◆ **Work order A**: Translate this sentence from the arts news digest below into Spanish: "The Detroit Institute of Arts has put up a flip chart next to a Barnett Newman painting."
◆ **Work order B**: Extend the arts news digest below, picking up after its last sentence.

◆ **Source passage**:

•••

ARE YOU INSANE?

Well, actually, yes. A new show of art “consists primarily of drawings and paintings on paper gathered during the early decades of the 20th century from asylums in Germany, Switzerland and Austria by doctors at the psychiatric clinic of the University of Heidelberg.” – New York Times

ROAD MAP FOR ART

The Detroit Institute of Arts has put up a flip chart next to a Barnett Newman painting. The pages attempt to walk viewers through the painting explaining it. “People aren’t born knowing how to look at a work of art,” says Nancy Jones, DIA education director. “It’s a skill. We need to help all people have a viable experience and that’s a fairly new approach. The old approach used to be ‘Here it is. Good luck.’ ” – Detroit Free Press

YOU WIN SOME, YOU LOSE SOME

London’s Marlborough Gallery, convicted of defrauding the Mark Rothko estate in 1975 and accused last month of cheating the Francis Bacon estate, has also been fighting a legal battle over the estate of the German Dadaist Kurt Schwitters for the past two years. In 1998 a Norway court ruled against the gallery (to the tune of nearly $4 million to be paid to Schwitters’ family), but last month an Oslo appeals court reversed the decision. Now the family owes Marlborough $1.2 million in compensation. – New York Times

LOST AND FOUND

A growing number of stolen Chinese artifacts have been turning up in Japan, a trend Chinese archaeologists view “as a clear-cut example of a rampant global problem: the theft of cultural relics that are then given a false provenance and sold to private collectors and museums. The greatest number of such thefts occur in China, where farmers, construction workers and criminal gangs unearth thousands of relics, large and small, each year and quickly sell them to smugglers.” – New York Times

TUT TUT TATE

The newly renamed Tate Britain aims to re-present British art thematically. Does it work? “The Tate, it seems, has fallen into the hands of experts, not in art, but in marketing and presentation, and the pun in representing, worn thin already, is thrust home in every printing of the word as Representing – how much did they pay the wit who thought of that?” – London Evening Standard

DAMIEN DOESN’T JUST SHOCK

Of late, British corporations have been a little more adventurous with the art they hang on their walls. “Over the past 15 years the profile of contemporary art has become much higher because of the media coverage of Damien Hirst and exhibitions such as ‘Sensation.’ The consequence is that chief executives are opening up to new approaches.” – The Times (UK)

•••

◆ **Material shown**:
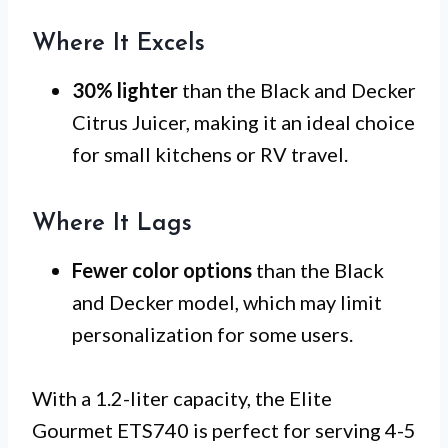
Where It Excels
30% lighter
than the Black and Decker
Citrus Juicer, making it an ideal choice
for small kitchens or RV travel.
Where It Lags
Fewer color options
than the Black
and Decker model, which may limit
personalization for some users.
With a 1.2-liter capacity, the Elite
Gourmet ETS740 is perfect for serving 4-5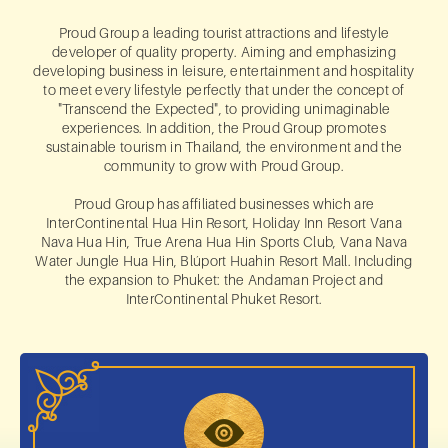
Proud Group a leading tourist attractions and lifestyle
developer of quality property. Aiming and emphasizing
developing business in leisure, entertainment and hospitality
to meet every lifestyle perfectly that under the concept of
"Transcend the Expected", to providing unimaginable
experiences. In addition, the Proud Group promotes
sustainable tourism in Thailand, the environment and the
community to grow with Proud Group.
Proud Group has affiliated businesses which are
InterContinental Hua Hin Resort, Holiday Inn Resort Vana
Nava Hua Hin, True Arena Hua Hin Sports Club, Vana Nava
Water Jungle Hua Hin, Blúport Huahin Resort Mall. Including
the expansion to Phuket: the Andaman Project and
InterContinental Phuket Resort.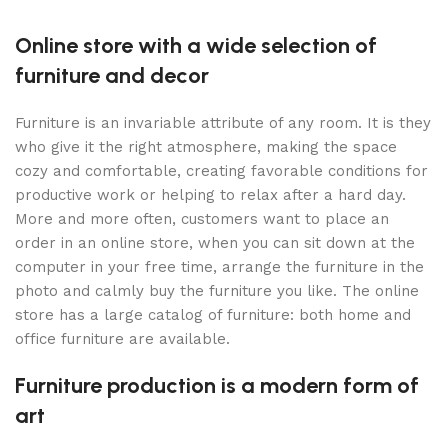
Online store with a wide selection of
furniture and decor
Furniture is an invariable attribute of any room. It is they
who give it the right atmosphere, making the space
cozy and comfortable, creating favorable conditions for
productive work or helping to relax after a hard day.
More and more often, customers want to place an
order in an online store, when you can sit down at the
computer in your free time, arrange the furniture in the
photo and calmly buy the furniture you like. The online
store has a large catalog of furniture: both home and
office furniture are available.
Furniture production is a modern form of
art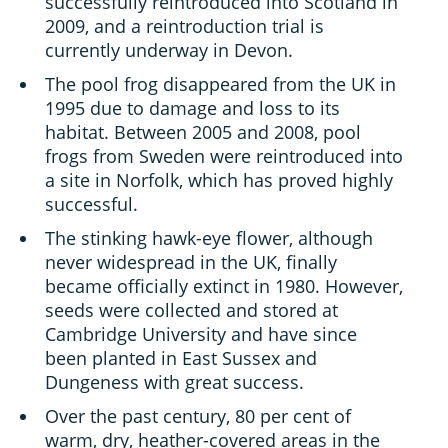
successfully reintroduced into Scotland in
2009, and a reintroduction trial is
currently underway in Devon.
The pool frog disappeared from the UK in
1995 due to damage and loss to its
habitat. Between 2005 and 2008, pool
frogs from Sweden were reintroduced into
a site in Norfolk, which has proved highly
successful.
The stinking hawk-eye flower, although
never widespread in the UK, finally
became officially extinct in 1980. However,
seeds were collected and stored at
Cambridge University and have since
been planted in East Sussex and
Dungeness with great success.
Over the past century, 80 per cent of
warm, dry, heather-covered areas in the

•••

◆ **Exercise answer A**: El Instituto de Artes de Detroit ha colocado un rotafolio junto a una pintura de Barnett Newman.

◆ **Exercise answer B**:
ART VS. RELIGION

Art and religion have a long history together. Russia’s Church of the Intercession is “the only intact example of 17th-century Moscow Baroque to have survived the ransacking of Napoleonic invaders and the desecrations of Stalin. It is a jewel of the Baroque, lovingly preserved by curators from the Rublev Museum. But President Vladimir Putin plans to restore the building to the Russian Orthodox Church, which is likely to return it to its original function as a parish church open to the public 12 hours a day. Art experts aghast at the prospect of a pious crush of stout, wet-coated babushki imperiling the fragile interior. So what to do? Defend and preserve it or use and lose it? – The Times (UK)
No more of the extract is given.